If you’ve recently purchased a home, or are looking to buy, you know how tough the market is. The competition is intense, with there being more buyers than sellers. Finally, your offer on your “dream home” has been accepted. The paperwork is drafted and signed by both parties, life couldn’t be better. That is, until the closing date comes, and the seller refuses to close escrow. Now what? Don’t worry, as the buyer you have strong options. Here is an outline of the options a buyer has when the seller refuses close escrow:
Typically, sellers refuse to close escrow for one of two reasons. First, the market has fluctuated and they think they can get a higher price from a subsequent offer, so they refuse to close at the lower agreed upon price. Second, the seller has issues obtaining alternate housing, either due to lack of availability or a failed deal. Unless the buyer’s transaction with the seller is contingent on the seller obtaining alternate housing, which is rarely the case, the two reasons mentioned above do not relieve them of their duties to the buyer. A rise in the market value of the home or difficulty obtaining alternate housing is no excuse for the seller to fail to perform.
In the event that you are the buyer in this situation, there is relief for you. Most of the standard real estate purchase contract forms in California have a mandatory mediation provision, requiring the parties to mediate prior to initiating any court action. However, there are several exceptions to this. One of those includes the filing of a lawsuit for the purpose of recording a lis pendens. The lis pendens provides prospective buyers and lenders with notice that you have a pending action with the seller (Cal. Civil Code § 405.20). This limits the seller’s ability to try and sell the property to someone else at a higher price. The recording of a lis pendens can be costly as the lawsuit must be drafted and filed concurrently with the recording. The lis pendens provides a vital security measure, and may prevent an exorbitant amount of fees down the road when trying to obtain the property from a subsequent buyer. Well worth the up front cost when your dream home is at risk!
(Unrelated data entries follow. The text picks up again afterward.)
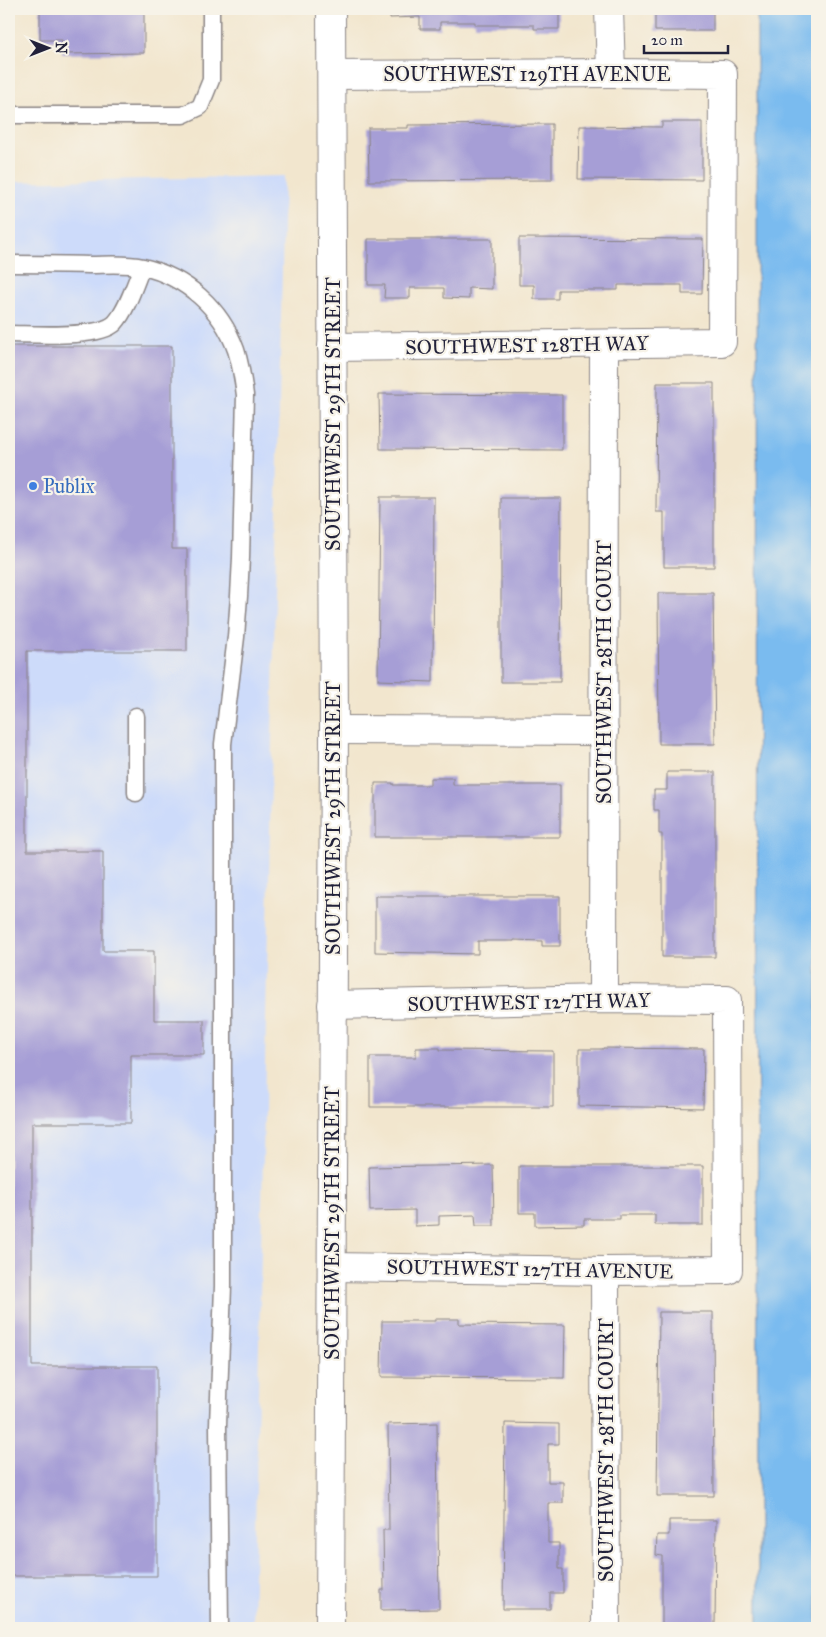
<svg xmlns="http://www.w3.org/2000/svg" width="826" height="1637" font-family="'IM FELL Great Primer',serif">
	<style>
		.built { fill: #cddbfa }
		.water { fill: #7abbef; stroke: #4e6e95 }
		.building { fill: #a69ed6 }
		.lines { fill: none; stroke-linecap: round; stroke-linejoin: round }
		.lane-casing { stroke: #8a8484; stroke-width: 19 }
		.street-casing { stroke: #8a8484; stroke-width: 30 }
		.lane { stroke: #fff; stroke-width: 16 }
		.street { stroke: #fff; stroke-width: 28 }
		.shop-dot { fill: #3f7fe0; stroke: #f7f3e8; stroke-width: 2 }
		.labels { text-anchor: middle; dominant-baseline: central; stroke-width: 4.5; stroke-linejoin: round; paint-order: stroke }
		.street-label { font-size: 20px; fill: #22223b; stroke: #f7f3e8 }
		.shop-label { font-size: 20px; fill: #366cbe; stroke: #f7f3e8; text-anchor: start }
	</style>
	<rect width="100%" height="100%" fill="#f7f3e8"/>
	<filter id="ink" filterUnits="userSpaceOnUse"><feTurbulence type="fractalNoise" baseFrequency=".02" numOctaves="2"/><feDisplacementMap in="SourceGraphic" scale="10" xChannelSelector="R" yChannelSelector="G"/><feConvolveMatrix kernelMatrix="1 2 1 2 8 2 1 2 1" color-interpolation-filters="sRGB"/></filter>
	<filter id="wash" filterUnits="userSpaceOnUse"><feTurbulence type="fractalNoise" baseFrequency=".0096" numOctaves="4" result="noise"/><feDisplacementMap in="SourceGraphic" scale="20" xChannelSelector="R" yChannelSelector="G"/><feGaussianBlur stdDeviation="1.12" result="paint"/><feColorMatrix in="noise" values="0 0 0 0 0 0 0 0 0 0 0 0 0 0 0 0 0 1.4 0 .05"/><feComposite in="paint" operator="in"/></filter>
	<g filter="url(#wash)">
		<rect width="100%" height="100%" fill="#f2e6ce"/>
		<!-- built -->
		<path class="built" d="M284,176L253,1628H9V182Z"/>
		<!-- water -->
		<path class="water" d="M757,9H817V1628H758Z"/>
		<g id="blocks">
			<!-- building -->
			<g class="building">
				<path d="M40,9H144V53L62,54V40H40Z"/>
				<path d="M374,9H559V29H534V25H475V22H440V29H420V17L390,18V11H374Z"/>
				<path d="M661,9H713V31H655V11H661Z"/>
				<path d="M662,122H702V180L578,179L579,126L662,127Z"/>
				<path d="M552,124V180L369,181L368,128H408V125Z"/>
				<path d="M519,238L703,239L702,294H682V285H618V290H558V299H534V285H519Z"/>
				<path d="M368,239H492V289L469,288V299L444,298V288H410V298H384L385,285H368Z"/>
				<path d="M9,346H172V549H187V651H27V851H103V951H154V1020H204V1055H131V1123H32V1366H157V1576H9Z"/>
				<path d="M657,383H714V567H664V512H656Z"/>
				<path d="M379,394L562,395V450L380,449Z"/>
				<path d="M380,497H434L433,682L378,680Z"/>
				<path d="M501,498H561L560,682H501Z"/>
				<path d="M658,593H713L715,744H659Z"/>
				<path d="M667,772H715V957H662V834H659V810H654V790H667Z"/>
				<path d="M430,778H453V785H560V837H375V783H393V785H430Z"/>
				<path d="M375,896H560V946H542V941L514,940V941H478V954L375,952Z"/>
				<path d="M416,1048H440V1050L553,1051V1107H370V1057H416Z"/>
				<path d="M603,1048L704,1049L703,1108L579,1106V1049H603Z"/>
				<path d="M493,1165L494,1226H476L475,1215L439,1216V1225L415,1226V1210L370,1211L369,1167Z"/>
				<path d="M519,1166H703V1225H655V1215H620V1219H584V1225L535,1226V1213H519Z"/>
				<path d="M659,1312H713L714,1496H657Z"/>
				<path d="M435,1319H459V1324L565,1325L564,1378L381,1377L382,1321H435Z"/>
				<path d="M437,1423L439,1609L381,1610V1590H384L383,1530H389L388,1424Z"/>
				<path d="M505,1423L559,1424V1444H548V1482H563V1503H548V1543H559V1569H563V1593H550V1609H503Z"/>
				<path d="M669,1520H716L715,1628H662V1556L656,1555L657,1535H669Z"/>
			</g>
		</g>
	</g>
	<g filter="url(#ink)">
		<use href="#blocks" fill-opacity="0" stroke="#8a8484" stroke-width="1"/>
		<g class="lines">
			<!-- lane casing -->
			<g class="lane-casing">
				<g id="lane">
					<path d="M9,115H183L200,107L211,80V9"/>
					<path d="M9,264C36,264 62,264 89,265C107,265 126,263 143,267C186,277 221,308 236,350C241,365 243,380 245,395L241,558L239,596L236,637L223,744V1286L218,1425L220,1628"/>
					<path d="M9,334C32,334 99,339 115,323C127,310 135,284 142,267"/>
					<path d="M136,716V793"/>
				</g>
			</g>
			<!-- street casing -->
			<g class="street-casing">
				<g id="street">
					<path d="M609,9L611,73"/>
					<path d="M332,75L611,73L723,74L722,342L332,347"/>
					<path d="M334,730L604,731"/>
					<path d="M603,999L604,345"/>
					<path d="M332,1005L603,999L727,1000L728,1270L605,1271L332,1267"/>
					<path d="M605,1271L606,1628"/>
					<path d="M330,1628L334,730L331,9"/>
				</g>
			</g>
			<!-- lane -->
			<use href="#lane" class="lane"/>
			<!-- street -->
			<use href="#street" class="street"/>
		</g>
	</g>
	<!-- markers -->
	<circle class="shop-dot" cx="33" cy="486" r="5"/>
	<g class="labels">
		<!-- street labels -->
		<g class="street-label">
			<text x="527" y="74">SOUTHWEST 129TH AVENUE</text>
			<text transform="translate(527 345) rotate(-1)">SOUTHWEST 128TH WAY</text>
			<text transform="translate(333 414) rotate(-90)">SOUTHWEST 29TH STREET</text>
			<text transform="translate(604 672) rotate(-90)">SOUTHWEST 28TH COURT</text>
			<text transform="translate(333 818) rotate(-90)">SOUTHWEST 29TH STREET</text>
			<text transform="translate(529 1002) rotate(-1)">SOUTHWEST 127TH WAY</text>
			<text transform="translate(332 1223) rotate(-90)">SOUTHWEST 29TH STREET</text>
			<text transform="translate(530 1269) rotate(1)">SOUTHWEST 127TH AVENUE</text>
			<text transform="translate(606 1450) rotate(-90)">SOUTHWEST 28TH COURT</text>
		</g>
		<!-- shop labels -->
		<g class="shop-label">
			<text x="43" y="486">Publix</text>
		</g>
	</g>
	<!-- margin -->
	<rect width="826" height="1637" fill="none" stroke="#f7f3e8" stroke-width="30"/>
	<!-- north arrow -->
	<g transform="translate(48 48) rotate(90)" stroke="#f7f3e8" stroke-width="4" paint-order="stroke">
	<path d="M0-4L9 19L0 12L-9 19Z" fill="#22223b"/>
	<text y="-8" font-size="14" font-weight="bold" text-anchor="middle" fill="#22223b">N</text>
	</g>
	<!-- scale -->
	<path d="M644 45v8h84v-8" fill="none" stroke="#22223b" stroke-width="2.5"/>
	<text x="651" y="45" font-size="15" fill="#22223b" stroke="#f7f3e8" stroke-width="4" paint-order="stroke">20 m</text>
</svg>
After the buyer files a lawsuit, the primary relief in these circumstances is called specific performance, and the relief acts just as it sounds. Specific performance is a legal remedy for breach of contract claims that require the seller to perform the contract, placing the buyer in a position they would have been in had the seller performed (Cal. Civil Code § 3384). The seller is then legally required to forfeit the property to the buyer. The courts in these cases grant specific performance instead of money damages due to the unique characteristics of real property, with money damages not adequately satisfying the buyer’s damages (Real Estate Analytics, LLC v. Vallas (2008) 160 Cal.App.4th 463).
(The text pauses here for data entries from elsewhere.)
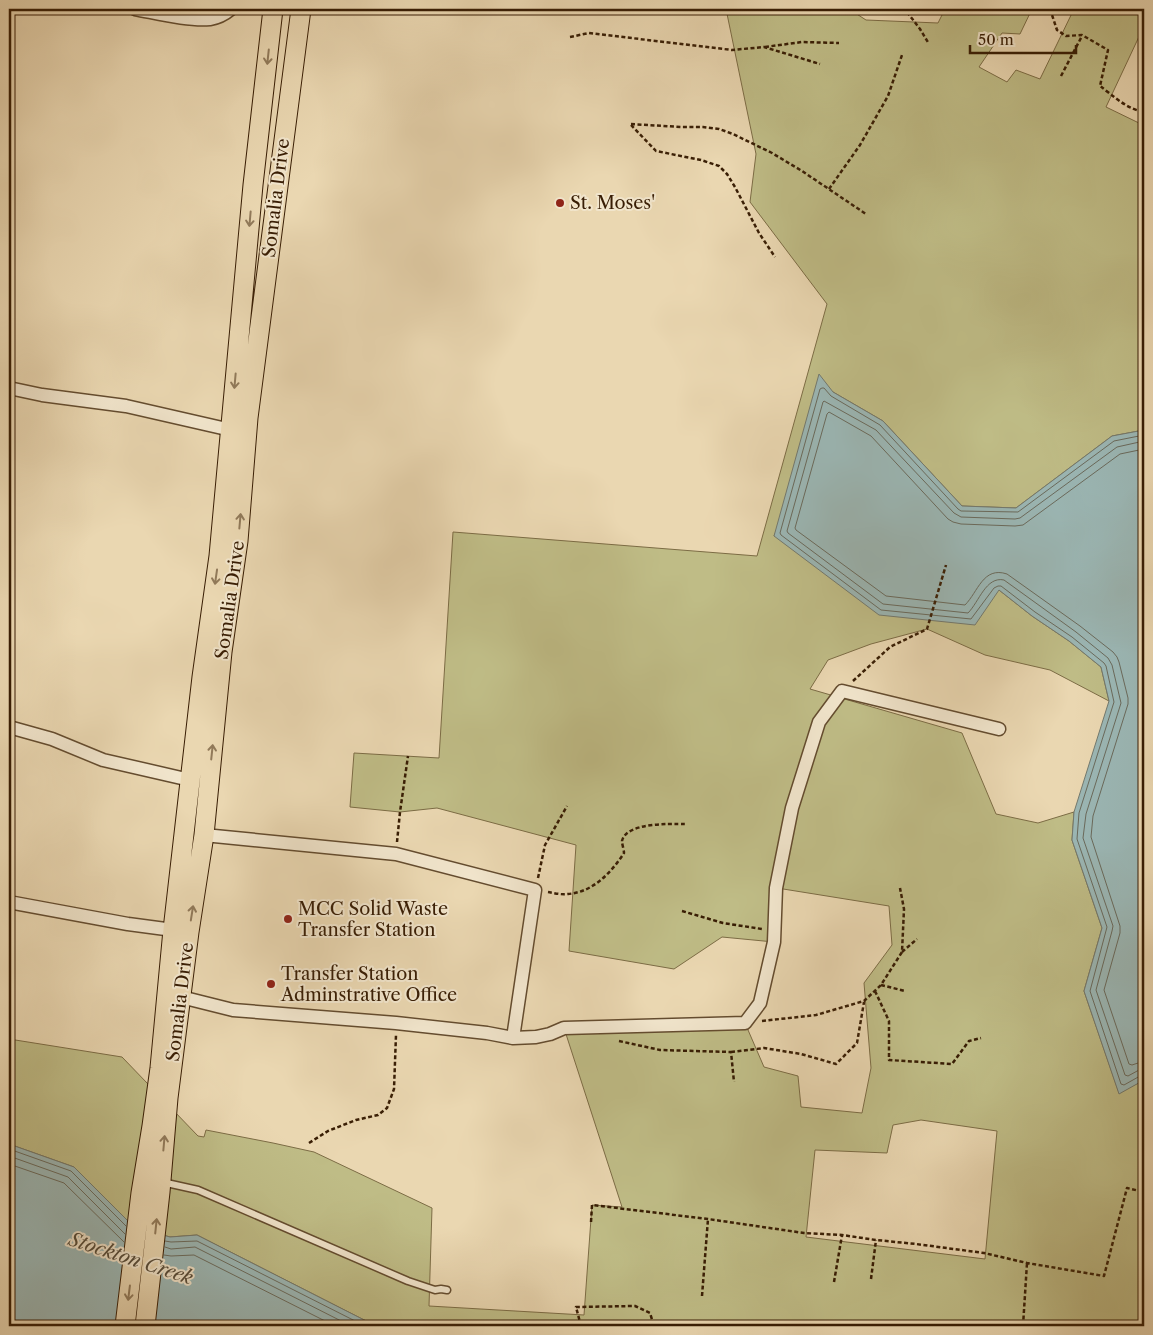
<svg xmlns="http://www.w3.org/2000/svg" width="1153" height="1335" viewBox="0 0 1153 1335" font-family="'Libre Caslon Text',serif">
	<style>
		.green { fill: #bfbc86; stroke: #7c6c45; fill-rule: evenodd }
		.water { fill: #9bb7b5; stroke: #73796e }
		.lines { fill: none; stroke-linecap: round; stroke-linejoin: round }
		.shore { stroke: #6a6a5c; stroke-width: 1 }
		.service-casing { stroke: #644c2f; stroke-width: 9 }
		.minor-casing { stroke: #644c2f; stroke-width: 15 }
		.primary-casing { stroke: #381d04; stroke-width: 21 }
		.path { stroke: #381d04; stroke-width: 2.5; stroke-dasharray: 4 2.5; stroke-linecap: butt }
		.service { stroke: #f1e5cc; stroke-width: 6 }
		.minor { stroke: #f1e5cc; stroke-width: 12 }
		.primary { stroke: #ead7b1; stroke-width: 19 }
		.oneway { stroke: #917a5a }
		.poi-dot { fill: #8f2418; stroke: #f1e5cc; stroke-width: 2 }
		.labels { text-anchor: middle; stroke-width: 4; stroke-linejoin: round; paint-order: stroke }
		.street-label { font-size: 18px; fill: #381d04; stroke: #f1e5cc }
		.poi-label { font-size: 18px; fill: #381d04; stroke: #f1e5cc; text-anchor: start }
		.water-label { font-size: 19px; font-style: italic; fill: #564b39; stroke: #f1e5cc }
	</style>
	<rect width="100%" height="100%" fill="#ead7b1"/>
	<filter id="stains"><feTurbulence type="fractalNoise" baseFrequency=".004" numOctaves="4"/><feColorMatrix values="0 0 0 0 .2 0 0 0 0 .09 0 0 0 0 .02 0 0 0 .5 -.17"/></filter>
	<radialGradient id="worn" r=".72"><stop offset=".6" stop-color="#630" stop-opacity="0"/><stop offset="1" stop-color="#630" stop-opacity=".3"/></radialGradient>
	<path class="green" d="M 726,9 L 849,9 L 866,20 L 938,23 L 945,9 L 1032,9 L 1020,34 L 1002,33 L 979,67 L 1007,82 L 1016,70 L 1040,79 L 1074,9 L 1144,9 L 1144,26 L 1106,107 L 1141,124 L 1144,115 L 1144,430 L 1112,436 L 1016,508 L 962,506 L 883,421 L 833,392 L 774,536 L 999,590 L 1032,616 L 1069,641 L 1101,667 L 1109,701 L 1050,670 L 985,655 L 927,629 L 871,644 L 828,660 L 810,689 L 962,733 L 996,814 L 1038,823 L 1074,812 L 1072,840 L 1102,928 L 1084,991 L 1119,1093 L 1144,1080 L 1144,1326 L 376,1326 L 197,1235 L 170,1237 L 134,1227 L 74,1167 L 9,1144 L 9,1039 L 122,1057 L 198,1136 L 204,1137 L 206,1130 L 273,1143 L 314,1152 L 432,1208 L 429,1306 L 584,1315 L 592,1205 L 622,1207 L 564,1028 L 745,1023 L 764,1067 L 798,1076 L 801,1107 L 862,1113 L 871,1068 L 864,983 L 892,945 L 889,906 L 777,888 L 774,942 L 722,937 L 674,969 L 569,951 L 576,845 L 437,808 L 400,812 L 350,807 L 354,753 L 439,758 L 453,532 L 757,556 L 827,304 L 750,202 L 756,154 ZM 921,1120 L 997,1131 L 985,1259 L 806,1237 L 815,1150 L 887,1153 L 893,1125 Z"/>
	<path class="water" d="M 819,374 L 833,392 L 883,421 L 962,506 L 1016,508 L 1112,436 L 1144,430 L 1144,1080 L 1119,1094 L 1084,991 L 1102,928 L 1072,840 L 1074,812 L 1109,701 L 1101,667 L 1069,641 L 1032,616 L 999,590 L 975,625 L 879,615 L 774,536 Z
		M 9,1144 L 74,1167 L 134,1227 L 170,1237 L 197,1235 L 376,1326 L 9,1326 Z"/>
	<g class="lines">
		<path class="shore" d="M 1144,435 L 1114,441 L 1018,512 L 961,511 L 958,509 L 880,425 L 831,396 L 824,388 L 822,388 L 820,389 L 780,533 L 781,535 L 881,610 L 971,619 L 994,588 L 998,586 L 1001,586 L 1035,612 L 1072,637 L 1104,663 L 1106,666 L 1114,702 L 1079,813 L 1077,839 L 1107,927 L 1090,991 L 1121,1084 L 1124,1085 L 1140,1076 L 1144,1076
			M 1144,441 L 1117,447 L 1020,518 L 1015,519 L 961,517 L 954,513 L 876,430 L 824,401 L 823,402 L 787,531 L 788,533 L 883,604 L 968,613 C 979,602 986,576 1004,580 L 1076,632 L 1108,658 L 1112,665 L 1121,703 L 1086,814 L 1083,838 L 1113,926 L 1112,931 L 1096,990 L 1125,1075 L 1128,1076 L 1139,1070 L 1144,1070
			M 1144,449 L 1120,454 L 1023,525 L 1015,526 L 961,524 L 953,522 L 948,519 L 871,436 L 829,412 L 827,414 L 795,528 L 796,530 L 886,596 L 965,605 C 978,592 983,566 1007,574 L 1080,626 L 1113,652 L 1117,657 L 1119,662 L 1128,698 L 1128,704 L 1093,816 L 1091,837 L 1120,926 L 1120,933 L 1104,990 L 1129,1064 L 1132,1065 L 1138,1063 L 1144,1062
			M 9,1149 L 71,1171 L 126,1226
			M 9,1156 L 68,1177 L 125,1234
			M 9,1164 L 64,1183 L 124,1242
			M 165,1241 L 171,1242 L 197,1241 L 365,1326
			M 165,1247 L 171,1249 L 195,1247 L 351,1326
			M 164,1255 L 171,1256 L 194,1255 L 335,1326"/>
		<g class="service-casing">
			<path id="service" d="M 162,1182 L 198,1190 L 408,1281 L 435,1290 L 441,1289 L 447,1290"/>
		</g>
		<g class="minor-casing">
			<path id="minor" d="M 135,9 C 157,13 188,21 210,19 C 217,18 225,14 231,9
				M 9,388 L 42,395 L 126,406 L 231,430
				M 9,727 L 52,739 L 103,760 L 190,780
				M 204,835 L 396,854 L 535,890 L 513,1038
				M 9,902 L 128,924 L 173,930
				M 181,997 L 233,1010 L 396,1023 L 487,1033 L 513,1038 L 536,1037 L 550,1034 L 564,1028 L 745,1023 L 760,1003 L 774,942 L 776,888 L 792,808 L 819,722 L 842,691 L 999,729"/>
		</g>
		<g class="primary-casing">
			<path id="primary" d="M 125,1326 L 141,1193 L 152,1126 L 160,1068 L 173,930 L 202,677 L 219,556 L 253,185 L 273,9
				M 145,1326 L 160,1192 L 168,1098 L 189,932 L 204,835 L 222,652 L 238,541 L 248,418 L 301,9"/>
		</g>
		<path class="path" d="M 1050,9 L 1057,30 L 1066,36 L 1082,35 L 1108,50 L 1100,86 C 1111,94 1130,112 1144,111
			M 907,12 L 920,29 L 929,44
			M 570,37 L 589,33 L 732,50 L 764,47 L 820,64
			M 765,47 L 802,42 L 839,43
			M 1061,76 L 1082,36
			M 631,124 L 681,127 L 703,127 L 719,129 L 733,134 L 772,153 L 802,171 L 866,214
			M 631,125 L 656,151 L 701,160 L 719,166 L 727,174 L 735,187 L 759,233 L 775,257
			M 829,189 L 860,145 L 888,96 L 902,55
			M 853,681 L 890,647 L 927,629 L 946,565
			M 397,842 L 400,812 L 408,756
			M 538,878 L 545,845 L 567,806
			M 548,892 C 554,893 561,895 568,894 C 593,892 611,873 624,853 C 624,850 622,844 622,841 C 626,822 671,824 685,824
			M 682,911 L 723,923 L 762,929
			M 902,952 L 917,939
			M 881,985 L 905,991
			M 875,991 L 889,1021 L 889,1060 L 952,1064 L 969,1041 L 981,1038
			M 762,1021 L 816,1015 L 864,1001 L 881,985 L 902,952 L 904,909 L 900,888
			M 619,1041 L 660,1050 L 731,1052 L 734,1082
			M 731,1052 L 764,1048 L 801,1054 L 836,1064 L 857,1043 L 864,1002
			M 309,1143 L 328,1131 L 356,1120 L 378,1115 L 387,1108 L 394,1089 L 396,1035
			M 591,1222 L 592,1205 L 708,1219 L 804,1233 L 842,1235 L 876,1240 L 916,1244 L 984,1253 L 1027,1263 L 1104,1276 L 1127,1188 L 1144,1192
			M 871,1279 L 876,1240
			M 834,1282 L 842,1235
			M 702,1296 L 708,1219
			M 581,1326 L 576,1307 L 635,1306 L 650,1313 L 654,1326
			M 1023,1326 L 1027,1263"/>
		<use href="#service" class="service"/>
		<use href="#minor" class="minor"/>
		<use href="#primary" class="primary"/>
	</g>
	<defs><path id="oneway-shaft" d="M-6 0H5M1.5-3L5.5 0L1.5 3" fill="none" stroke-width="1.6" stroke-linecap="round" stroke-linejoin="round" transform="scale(1.25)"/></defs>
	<g class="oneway">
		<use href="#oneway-shaft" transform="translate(268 57) rotate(96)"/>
		<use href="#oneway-shaft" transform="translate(250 219) rotate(95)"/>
		<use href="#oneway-shaft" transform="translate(235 381) rotate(95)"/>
		<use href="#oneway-shaft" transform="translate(240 521) rotate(-85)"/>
		<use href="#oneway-shaft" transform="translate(216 577) rotate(98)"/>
		<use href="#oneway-shaft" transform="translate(212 752) rotate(-84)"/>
		<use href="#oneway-shaft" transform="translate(192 913) rotate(-81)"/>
		<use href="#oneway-shaft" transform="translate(164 1143) rotate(-85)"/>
		<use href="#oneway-shaft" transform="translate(156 1226) rotate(-84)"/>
		<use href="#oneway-shaft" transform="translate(129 1293) rotate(97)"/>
	</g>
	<g class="poi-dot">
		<circle cx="560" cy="203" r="5"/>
		<circle cx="288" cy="919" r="5"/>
		<circle cx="271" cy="984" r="5"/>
	</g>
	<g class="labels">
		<g class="street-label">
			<text transform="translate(276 198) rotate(-83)" y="6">Somalia Drive</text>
			<text transform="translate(230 600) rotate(-82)" y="6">Somalia Drive</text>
			<text transform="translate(180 1002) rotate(-83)" y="6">Somalia Drive</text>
		</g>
		<g class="poi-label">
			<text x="570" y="209">St. Moses'</text>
			<text x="298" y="915">MCC Solid Waste<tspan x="298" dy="21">Transfer Station</tspan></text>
			<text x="281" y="980">Transfer Station<tspan x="281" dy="21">Adminstrative Office</tspan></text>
		</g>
		<g class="water-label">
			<text transform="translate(131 1258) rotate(18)" y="7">Stockton Creek</text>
		</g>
	</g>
	<rect width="1153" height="1335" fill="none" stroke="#ead7b1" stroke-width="30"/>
	<rect x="10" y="10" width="1133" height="1315" fill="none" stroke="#381d04" stroke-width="2.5"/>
	<rect x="15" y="15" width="1123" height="1305" fill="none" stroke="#381d04"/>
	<path d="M970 45v8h106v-8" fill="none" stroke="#381d04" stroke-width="2.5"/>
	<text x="978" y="45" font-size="15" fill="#381d04" stroke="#f1e5cc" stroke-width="4" paint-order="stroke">50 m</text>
	<rect width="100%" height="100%" filter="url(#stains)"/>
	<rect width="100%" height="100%" fill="url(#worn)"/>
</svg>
Either during the pending lawsuit or as an alternative to it, the parties can participate in mediation. It is substantially less expensive than a trial or arbitration, and many parties come to an agreement and settle. The mediation process, however, can take weeks to coordinate, and there is no guarantee that the seller will agree to participate. Even more detrimental to the buyer, most parties agree to bear their own fees and costs of the mediation so if the buyer has out of pocket costs caused by the seller’s breach, the buyer may be waiving those costs as part of the mediation.
In contrast, the initiation of a court action to record a lis pendens can occur quickly after the seller’s default, and can provide some security to the buyers while they coordinate and schedule the mediation. And, as the liability is usually clear when the seller fails to perform, the contract provides for attorney fees to be awarded to the prevailing party. The procedures discussed above tend to be complex, and legal representation is encouraged. Becoming a homeowner is a major milestone in most people’s lives. Thankfully there are legal remedies to help buyers achieve this goal when they deal with unreasonable sellers.